_Page excerpt:_
Now, I have 2 questions:

  1. Is there a more natural way to add the spacing between the columns?
  2. Why does {} + {} work (that is, adds the spaces around the + sign)? I got it by accident (desperate times call for desperate measures), but have no idea how/why it works.
  • 1
    Welcome to TeX.SX! Why don't you use macros for spacing such as \quad or \qquad for add space? – Aradnix Sep 30 '14 at 22:05
  • 1
    As to the {}+{}, a plus sign can indicate an operation, as in a + b or it can be a sign as in +b. The spacing is different for these two cases. Adding the braces indicates to TeX that the plus should be taken as within an operation. – Steven B. Segletes Sep 30 '14 at 22:10
7

The code {}+{} works because it adds empty atoms at either side of the operation, ensuring correct spacing.

However, you can input more easily this formula with array:

\documentclass{article}
\usepackage{amsmath}
\usepackage{array}

\begin{document}

\begin{equation*}
\left\{
\setlength{\arraycolsep}{0pt}% no padding
\newcolumntype{B}{>{{}}c<{{}}}
\begin{array}{ l B l B l B l B l }
b_{1,1} x_2 & + & b_{1,2} x_2 & + & \cdots & + & b_{1,9} x_9 & = & c_1 \\
b_{2,1} x_2 & + & b_{2,2} x_2 & + & \cdots & + & b_{2,9} x_9 & = & c_2 \\
  & \vdots && \vdots && \vdots &&  \vdots \\
b_{9,1} x_2 & + & b_{9,2} x_2 & + & \cdots & + & b_{9,9} x_9 & = & c_9
\end{array}
\right.
\end{equation*}

\end{document}

Here the {}+{} trick is used as well, but hidden in the temporary column type B (for Binary).

_Given instruction:_
Answer these about the TeX spacing discussion:
(a) Which macros does the first comment suggest for adding space?
(b) According to the answer, what does the code {}+{} add on either side of the operation?
(c) What does the letter B in the temporary column type stand for?
The entries have no connection to the TeX spacing discussion.

_Record set:_
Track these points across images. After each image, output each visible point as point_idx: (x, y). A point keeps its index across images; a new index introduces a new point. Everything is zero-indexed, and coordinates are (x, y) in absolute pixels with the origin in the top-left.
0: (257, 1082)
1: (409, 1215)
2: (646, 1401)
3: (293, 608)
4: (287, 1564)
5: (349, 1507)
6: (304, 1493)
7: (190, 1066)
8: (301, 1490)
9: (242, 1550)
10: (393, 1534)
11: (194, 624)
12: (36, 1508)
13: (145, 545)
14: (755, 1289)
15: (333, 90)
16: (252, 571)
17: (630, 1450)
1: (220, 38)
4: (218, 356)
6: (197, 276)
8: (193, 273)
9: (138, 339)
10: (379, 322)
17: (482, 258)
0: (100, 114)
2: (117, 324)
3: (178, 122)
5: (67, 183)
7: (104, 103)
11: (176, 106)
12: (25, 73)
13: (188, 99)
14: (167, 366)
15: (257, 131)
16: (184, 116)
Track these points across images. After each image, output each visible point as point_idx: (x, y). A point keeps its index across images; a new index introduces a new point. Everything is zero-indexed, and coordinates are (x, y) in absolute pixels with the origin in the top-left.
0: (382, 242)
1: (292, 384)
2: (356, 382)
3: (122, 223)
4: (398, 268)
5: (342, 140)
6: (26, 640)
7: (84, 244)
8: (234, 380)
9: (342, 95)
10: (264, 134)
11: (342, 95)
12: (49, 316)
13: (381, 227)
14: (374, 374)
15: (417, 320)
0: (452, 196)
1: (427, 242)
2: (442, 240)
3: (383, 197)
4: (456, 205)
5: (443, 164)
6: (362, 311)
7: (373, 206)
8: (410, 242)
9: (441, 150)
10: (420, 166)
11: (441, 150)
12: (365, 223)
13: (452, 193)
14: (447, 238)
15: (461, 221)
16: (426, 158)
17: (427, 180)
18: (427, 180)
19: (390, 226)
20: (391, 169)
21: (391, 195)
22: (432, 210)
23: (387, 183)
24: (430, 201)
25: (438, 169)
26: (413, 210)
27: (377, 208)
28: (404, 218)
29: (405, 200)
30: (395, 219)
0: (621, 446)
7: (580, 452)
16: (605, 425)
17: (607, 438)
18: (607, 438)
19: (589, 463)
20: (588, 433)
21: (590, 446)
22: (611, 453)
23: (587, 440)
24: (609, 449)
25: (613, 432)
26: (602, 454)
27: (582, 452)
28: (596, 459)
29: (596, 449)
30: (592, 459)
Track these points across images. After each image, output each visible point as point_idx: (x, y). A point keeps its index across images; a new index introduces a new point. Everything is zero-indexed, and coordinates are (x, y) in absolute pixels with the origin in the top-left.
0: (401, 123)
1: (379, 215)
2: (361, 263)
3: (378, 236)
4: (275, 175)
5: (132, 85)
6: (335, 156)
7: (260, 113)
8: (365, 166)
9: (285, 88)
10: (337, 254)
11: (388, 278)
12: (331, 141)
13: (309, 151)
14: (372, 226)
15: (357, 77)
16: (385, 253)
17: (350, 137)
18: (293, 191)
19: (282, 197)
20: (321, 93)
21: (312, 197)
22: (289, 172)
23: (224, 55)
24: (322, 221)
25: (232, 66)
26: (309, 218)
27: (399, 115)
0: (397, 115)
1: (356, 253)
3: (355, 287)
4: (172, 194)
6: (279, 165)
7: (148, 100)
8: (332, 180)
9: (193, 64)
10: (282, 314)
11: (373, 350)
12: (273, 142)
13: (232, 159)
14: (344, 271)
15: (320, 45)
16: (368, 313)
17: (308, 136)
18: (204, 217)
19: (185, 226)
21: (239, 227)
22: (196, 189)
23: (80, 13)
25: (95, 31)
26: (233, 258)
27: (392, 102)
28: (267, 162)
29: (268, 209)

_Response to this task:_
(a) \quad or \qquad
(b) Empty atoms
(c) Binary